A Google Reality Check - dpapathanasiou
http://seekingalpha.com/article/51114-a-google-reality-check?source=feed

======
byrneseyeview
This is why I hate Seeking Alpha: they can stretch a factual sentence ("Google
is overpriced, given their P/E of X, because a fair P/E is Y.") into a whole
article -- with fewer actual facts. I like how, for illustration, they
(almost!) told us Google's past growth rate. That to defend the statement that
"Although this exponentially growing income is really unprecedented it is a
huge mistake to assume it can continue."

Thanks. Everyone I know who owns Google stock also thinks their growth rate
will be exactly has high in the future as it was in the past. We all expect
GOOG's market share to hit 47291% in a decade.

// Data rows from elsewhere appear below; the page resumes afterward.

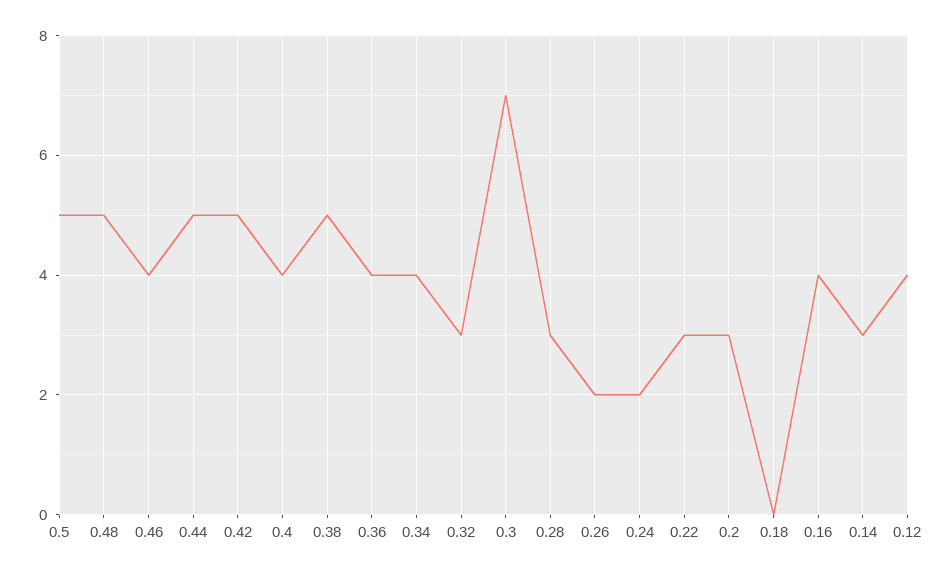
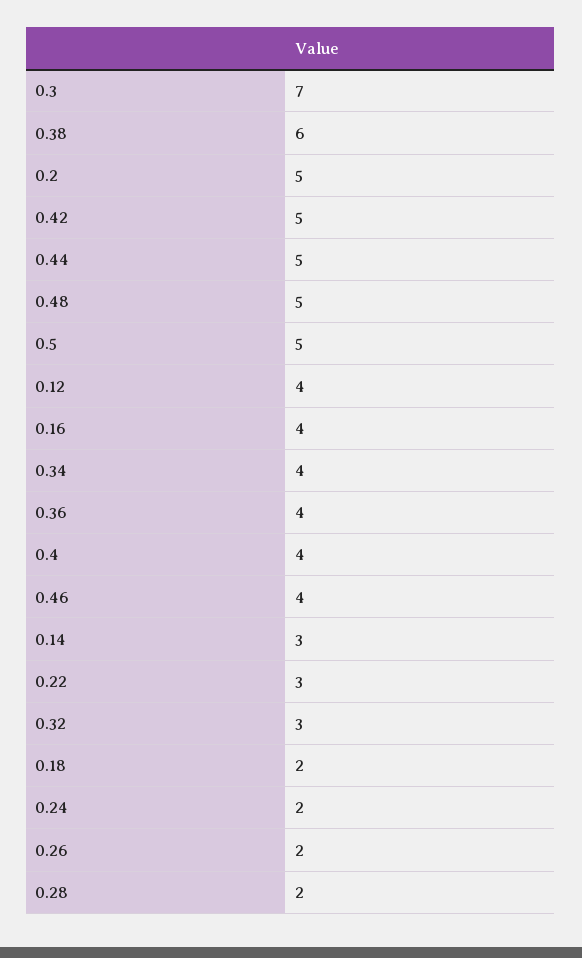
  {
    "0.5": 5,
    "0.48": 5,
    "0.46": 4,
    "0.44": 5,
    "0.42": 5,
    "0.4": 4,
-   "0.38": 5,
+   "0.38": 6,
    "0.36": 4,
    "0.34": 4,
    "0.32": 3,
    "0.3": 7,
-   "0.28": 3,
+   "0.28": 2,
    "0.26": 2,
    "0.24": 2,
    "0.22": 3,
-   "0.2": 3,
+   "0.2": 5,
-   "0.18": 0,
+   "0.18": 2,
    "0.16": 4,
    "0.14": 3,
    "0.12": 4
  }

Did the writer just not bother to consider his assumptions? Look at a chart of
Google's stock price and P/E:
<http://www.byrneseyeview.com/pictures/googwithpe.gif>

Their earnings are going up _faster_ than their price. If investors think
Google's growth rate is this high permanently, why has the stock's P/E dropped
about 70% from peak?

"It is my contention not that Google is necessarily overvalued, but only that
investors in the stock at these levels, if they think it is not overvalued,
must realize what they are conjecturing as to the company's growth."

Thanks. So it might be expensive. And it might not. And investors should keep
that in mind. Yes, that's what he's saying: investors should be aware that
buying Google is not necessarily as safe as just keeping their money in cash.

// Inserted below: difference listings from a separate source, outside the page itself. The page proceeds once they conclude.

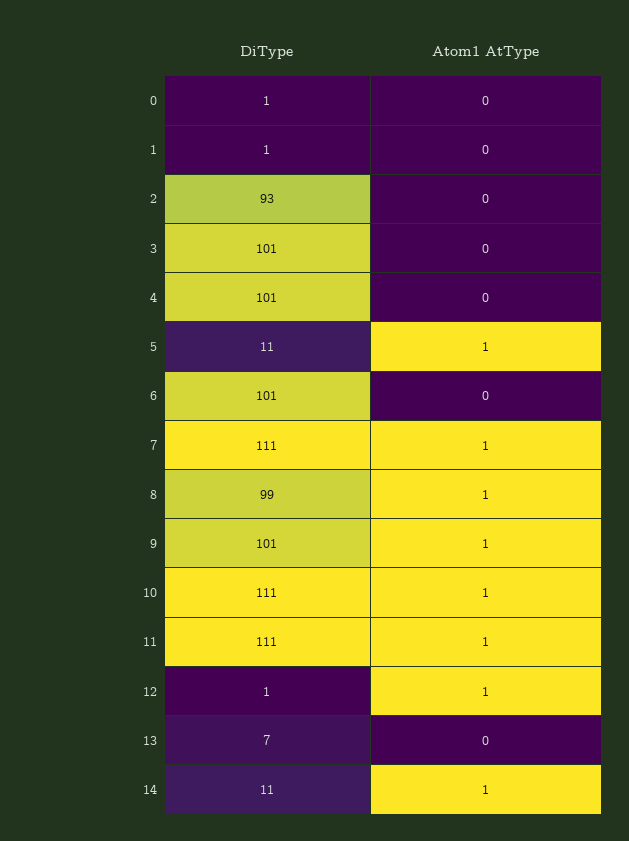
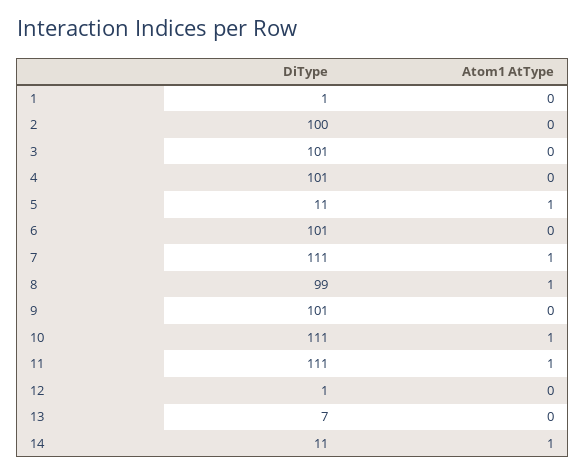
  {
    "DiType": {
-     "0": 1,
      "1": 1,
-     "2": 93,
+     "2": 100,
      "3": 101,
      "4": 101,
      "5": 11,
      "6": 101,
      "7": 111,
      "8": 99,
      "9": 101,
      "10": 111,
      "11": 111,
      "12": 1,
      "13": 7,
      "14": 11
    },
    "Atom1 AtType": {
-     "0": 0,
      "1": 0,
      "2": 0,
      "3": 0,
      "4": 0,
      "5": 1,
      "6": 0,
      "7": 1,
      "8": 1,
-     "9": 1,
+     "9": 0,
      "10": 1,
      "11": 1,
-     "12": 1,
+     "12": 0,
      "13": 0,
      "14": 1
    }
  }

"Let us think about what the current implicit future growth rate suggests
about the dominance of this company in our economy. Within ten years, Google
will be earning as much or more than over half of the Dow 30 components."

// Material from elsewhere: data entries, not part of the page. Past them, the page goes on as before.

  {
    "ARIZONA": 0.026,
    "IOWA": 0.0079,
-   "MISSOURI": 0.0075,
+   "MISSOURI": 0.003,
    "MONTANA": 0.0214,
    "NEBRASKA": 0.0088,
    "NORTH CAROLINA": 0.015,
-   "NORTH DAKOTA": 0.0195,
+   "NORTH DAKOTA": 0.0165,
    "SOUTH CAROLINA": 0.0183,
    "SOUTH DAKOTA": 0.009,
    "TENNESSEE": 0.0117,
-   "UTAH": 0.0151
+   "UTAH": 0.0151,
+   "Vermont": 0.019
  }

He doesn't defend this math, so I have no idea where he gets that idea. I have
little trouble believing it, if true: Google already earns more than some Dow
components ($4 billion for the last 12 months; Alcoa has around half that).
But I don't see why Google must achieve this growth to be worth its current
price: as long as investors continue to expect steady above-average growth,
Google will have a long-term P/E higher than most.

"Where such capital can be deployed in the virtual world in which Google
operates is not readily apparent to me."

Oh, good! Google operates in a 'virtual world'! Clearly they buy their servers
for Linden Dollars and Flooz.

Full disclosure: I agree with the author's conclusion that Google is probably
overpriced. But I've thought so since it was at $150.